Sixty-five years after he first burst on to the fashion scene, fashionistas were treated to a rare celebration of the designer credited with inventing Paris menswear in the first place

The first couturier to put men on the Paris catwalks back in 1958, style veteran Pierre Cardin, earned fond applause if not critical acclaim on Sunday at a comeback show on the eve of his 90th birthday.

I was the youngest couturier in Paris when I started, and now I’m the oldest. It’s extraordinary, I’m still here!

The last active survivor of the great post-war French fashion houses, Italian-born Cardin today is the owner of a sprawling luxury empire, but his catwalk shows are few and far between, his last in Paris having been a women’s line in 2010.

The legendary designer, famed for dressing the Beatles in collar-less jackets and taking high fashion to communist China, celeb-rated his long career with his first menswear catwalk show in several years, showcasing his signature space-age designs.

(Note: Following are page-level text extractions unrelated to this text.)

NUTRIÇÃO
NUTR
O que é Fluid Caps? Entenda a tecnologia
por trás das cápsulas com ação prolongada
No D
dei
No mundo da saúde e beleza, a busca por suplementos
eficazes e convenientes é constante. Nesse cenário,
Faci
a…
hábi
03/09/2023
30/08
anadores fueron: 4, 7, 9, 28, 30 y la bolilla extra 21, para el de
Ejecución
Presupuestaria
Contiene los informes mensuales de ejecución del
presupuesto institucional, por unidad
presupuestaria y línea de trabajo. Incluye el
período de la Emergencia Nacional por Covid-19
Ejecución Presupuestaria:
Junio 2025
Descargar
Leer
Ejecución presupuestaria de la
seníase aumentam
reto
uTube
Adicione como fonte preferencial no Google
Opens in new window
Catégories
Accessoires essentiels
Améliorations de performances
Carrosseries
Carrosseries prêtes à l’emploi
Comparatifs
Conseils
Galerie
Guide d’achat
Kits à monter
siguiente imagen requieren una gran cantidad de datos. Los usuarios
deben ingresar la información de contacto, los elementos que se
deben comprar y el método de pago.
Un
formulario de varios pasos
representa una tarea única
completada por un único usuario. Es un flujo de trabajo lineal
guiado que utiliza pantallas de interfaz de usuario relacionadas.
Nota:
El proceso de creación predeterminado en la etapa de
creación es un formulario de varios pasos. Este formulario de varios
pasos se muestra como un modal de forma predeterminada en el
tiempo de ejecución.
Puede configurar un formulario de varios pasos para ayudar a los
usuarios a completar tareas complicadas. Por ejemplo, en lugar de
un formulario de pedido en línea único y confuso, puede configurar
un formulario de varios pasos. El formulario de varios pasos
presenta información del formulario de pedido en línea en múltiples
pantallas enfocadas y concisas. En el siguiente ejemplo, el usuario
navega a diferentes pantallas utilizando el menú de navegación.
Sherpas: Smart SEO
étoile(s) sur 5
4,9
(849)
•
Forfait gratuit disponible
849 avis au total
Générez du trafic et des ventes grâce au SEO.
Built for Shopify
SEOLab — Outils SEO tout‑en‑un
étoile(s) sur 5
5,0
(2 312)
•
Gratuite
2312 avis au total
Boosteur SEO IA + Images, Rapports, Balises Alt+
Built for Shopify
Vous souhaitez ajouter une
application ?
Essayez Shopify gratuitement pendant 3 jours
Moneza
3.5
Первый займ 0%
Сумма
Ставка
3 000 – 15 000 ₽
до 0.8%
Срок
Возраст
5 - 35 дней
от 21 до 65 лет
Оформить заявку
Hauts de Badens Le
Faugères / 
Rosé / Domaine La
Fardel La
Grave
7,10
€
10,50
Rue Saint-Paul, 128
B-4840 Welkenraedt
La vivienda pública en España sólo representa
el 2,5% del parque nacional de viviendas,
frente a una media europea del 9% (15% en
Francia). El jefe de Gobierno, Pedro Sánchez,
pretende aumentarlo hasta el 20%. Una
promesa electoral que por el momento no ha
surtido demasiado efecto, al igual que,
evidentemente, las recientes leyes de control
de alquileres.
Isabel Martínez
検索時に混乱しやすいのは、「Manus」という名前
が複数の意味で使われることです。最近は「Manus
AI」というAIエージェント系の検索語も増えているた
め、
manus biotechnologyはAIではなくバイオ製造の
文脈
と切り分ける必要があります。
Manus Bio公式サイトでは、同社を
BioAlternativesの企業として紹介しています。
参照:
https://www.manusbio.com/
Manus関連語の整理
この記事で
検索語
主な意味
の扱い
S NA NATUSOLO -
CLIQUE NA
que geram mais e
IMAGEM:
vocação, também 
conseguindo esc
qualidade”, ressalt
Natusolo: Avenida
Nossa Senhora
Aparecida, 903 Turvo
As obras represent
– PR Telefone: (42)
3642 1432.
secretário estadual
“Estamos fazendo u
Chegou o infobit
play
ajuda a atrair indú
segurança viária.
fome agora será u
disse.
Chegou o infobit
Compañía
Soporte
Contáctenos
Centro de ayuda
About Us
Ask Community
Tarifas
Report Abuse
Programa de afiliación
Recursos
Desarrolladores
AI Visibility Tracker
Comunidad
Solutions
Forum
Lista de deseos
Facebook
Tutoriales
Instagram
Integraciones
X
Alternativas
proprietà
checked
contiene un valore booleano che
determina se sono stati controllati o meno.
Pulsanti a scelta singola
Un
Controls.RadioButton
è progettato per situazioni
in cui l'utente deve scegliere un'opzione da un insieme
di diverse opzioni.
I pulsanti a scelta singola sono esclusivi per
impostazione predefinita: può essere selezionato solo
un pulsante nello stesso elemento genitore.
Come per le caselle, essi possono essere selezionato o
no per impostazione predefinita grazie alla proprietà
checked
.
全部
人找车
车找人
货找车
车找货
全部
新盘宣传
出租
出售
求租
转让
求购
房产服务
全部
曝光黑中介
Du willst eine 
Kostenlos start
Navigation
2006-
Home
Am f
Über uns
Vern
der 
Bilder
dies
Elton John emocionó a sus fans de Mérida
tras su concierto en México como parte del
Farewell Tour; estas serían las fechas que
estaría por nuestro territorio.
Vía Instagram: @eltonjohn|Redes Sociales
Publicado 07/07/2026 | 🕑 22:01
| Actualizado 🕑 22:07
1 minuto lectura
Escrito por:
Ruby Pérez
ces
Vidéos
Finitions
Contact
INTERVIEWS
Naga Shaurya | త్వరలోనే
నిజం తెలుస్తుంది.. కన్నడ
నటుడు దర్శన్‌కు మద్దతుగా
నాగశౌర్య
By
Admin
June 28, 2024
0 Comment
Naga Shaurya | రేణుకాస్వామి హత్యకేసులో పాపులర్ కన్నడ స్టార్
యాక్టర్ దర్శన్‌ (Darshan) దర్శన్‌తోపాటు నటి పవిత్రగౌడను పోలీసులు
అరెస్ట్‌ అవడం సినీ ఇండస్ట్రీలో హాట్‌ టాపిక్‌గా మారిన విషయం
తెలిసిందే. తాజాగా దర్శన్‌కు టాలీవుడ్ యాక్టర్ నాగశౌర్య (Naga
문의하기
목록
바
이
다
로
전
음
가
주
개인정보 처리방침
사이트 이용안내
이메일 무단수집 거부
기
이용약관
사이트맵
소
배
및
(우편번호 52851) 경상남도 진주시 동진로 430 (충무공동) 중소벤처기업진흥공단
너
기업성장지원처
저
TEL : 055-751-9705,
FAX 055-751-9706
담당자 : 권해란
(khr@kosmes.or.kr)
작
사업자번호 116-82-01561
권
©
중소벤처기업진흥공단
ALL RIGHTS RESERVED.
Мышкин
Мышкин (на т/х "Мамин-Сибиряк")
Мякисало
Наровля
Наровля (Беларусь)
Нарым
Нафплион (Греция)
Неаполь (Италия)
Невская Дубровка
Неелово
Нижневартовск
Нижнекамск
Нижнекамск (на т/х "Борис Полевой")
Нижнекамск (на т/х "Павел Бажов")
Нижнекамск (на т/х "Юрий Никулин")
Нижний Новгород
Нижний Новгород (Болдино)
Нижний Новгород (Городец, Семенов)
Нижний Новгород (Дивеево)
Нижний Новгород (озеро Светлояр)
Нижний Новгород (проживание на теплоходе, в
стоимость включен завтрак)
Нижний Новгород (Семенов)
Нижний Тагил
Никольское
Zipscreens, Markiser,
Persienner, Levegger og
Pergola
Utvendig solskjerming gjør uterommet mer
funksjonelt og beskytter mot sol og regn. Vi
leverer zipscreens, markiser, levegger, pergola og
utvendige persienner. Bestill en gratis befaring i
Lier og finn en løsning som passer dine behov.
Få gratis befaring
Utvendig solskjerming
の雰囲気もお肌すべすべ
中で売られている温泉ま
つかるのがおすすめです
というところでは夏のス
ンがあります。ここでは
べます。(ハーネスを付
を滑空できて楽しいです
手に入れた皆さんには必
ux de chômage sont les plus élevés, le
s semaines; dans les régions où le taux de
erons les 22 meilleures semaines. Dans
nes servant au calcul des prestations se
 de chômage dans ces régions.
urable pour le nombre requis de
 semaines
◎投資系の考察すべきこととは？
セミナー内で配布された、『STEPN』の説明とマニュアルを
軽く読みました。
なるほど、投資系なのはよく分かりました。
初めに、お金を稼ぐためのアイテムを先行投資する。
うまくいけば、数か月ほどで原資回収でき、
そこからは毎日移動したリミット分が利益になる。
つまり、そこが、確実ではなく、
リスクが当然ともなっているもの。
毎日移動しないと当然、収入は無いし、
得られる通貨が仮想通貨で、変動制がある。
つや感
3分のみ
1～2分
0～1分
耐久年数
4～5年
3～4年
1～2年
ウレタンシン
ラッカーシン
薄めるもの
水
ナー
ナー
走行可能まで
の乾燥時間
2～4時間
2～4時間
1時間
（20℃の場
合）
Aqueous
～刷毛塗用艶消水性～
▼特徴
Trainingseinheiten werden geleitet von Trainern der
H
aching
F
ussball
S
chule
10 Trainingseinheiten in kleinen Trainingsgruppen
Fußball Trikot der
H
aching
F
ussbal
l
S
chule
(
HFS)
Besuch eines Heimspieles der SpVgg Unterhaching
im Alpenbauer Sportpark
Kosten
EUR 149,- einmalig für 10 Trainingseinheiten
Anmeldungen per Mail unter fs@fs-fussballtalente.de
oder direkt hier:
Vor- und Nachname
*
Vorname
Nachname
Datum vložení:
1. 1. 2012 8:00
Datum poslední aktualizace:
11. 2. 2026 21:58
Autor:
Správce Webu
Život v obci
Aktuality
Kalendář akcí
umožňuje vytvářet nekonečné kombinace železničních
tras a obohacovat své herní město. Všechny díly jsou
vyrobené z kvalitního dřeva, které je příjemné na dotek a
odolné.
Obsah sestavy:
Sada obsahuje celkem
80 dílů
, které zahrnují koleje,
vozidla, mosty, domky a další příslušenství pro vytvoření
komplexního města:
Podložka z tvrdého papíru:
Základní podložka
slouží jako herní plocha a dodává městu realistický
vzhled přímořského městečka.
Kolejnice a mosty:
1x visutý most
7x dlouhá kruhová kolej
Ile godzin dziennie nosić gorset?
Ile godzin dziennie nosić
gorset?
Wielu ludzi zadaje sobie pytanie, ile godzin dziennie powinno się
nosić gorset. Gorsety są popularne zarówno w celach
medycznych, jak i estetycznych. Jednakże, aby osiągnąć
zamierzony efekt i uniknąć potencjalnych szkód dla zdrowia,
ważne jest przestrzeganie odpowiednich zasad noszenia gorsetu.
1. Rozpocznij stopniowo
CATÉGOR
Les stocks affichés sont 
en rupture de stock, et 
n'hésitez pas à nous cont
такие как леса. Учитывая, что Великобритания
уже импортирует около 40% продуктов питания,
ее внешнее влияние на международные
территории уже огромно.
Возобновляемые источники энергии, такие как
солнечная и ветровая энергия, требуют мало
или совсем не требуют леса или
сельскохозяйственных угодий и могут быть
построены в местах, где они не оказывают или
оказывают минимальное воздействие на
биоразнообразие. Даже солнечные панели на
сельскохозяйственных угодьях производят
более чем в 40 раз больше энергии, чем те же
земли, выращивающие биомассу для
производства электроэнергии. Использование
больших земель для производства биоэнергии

It was by far the most exhaustive menswear collection of the season, with a staggering 138 retro looks.

Faithful to the space-age theme that Mr Cardin has mined on and off since the 1960s, his men’s look featured broad-shouldered, sleeveless tunics in navy felt, wool tartan or diving-suit neoprene with futuristic visor shades.

Jackets had vertical slashed panels at the back or were adorned with twists of black rubber tubing, like a prickly hedgehog across the shoulders.

Unlikely colour matches paired yellow with violet or turquoise with purple, while the suit fabrics sometimes seemed to be rather too stuffy for summer.

Things took a somewhat kinky turn as a bare-chested model stepped out in shiny black patent trousers with a giant triangular bag looped over one shoulder through a disc in its centre.

Strutting their stuff in the old Paris stock exchange, Mr Cardin’s young models came off as oddly nonchalant, smirking at the cameras as if struggling to take the collection seriously.

By the time the catsuits arrived, in sequined black, brown or green velvet and leaving rather too little to the imagination, the audience was showing signs of strain as well.

But when a model lost his hat – catching it and jauntily holding it out for the audience – he got a friendly round of applause.

And when Mr Cardin stepped out for a bow, after a finale of a dozen women models in futuristic tubular dresses with hula-hoop discs in their seams, the veteran designer earned a warm and genuine ovation.

Despite his age and a resumé that spans 65 years, retirement does not seem to be in Mr Cardin’s vocabulary.

“Aesthetics is simply my craft,” said the designer backstage. “I actually still have gas-oline for tomorrow.”

The multi-millionaire, who worked with Elsa Schiaparelli and Christian Dior in his 20s, has not been slowed by age.

“I was the youngest couturier in Paris when I started, and now I’m the oldest,” he said. “It’s extraordinary, I’m still here!”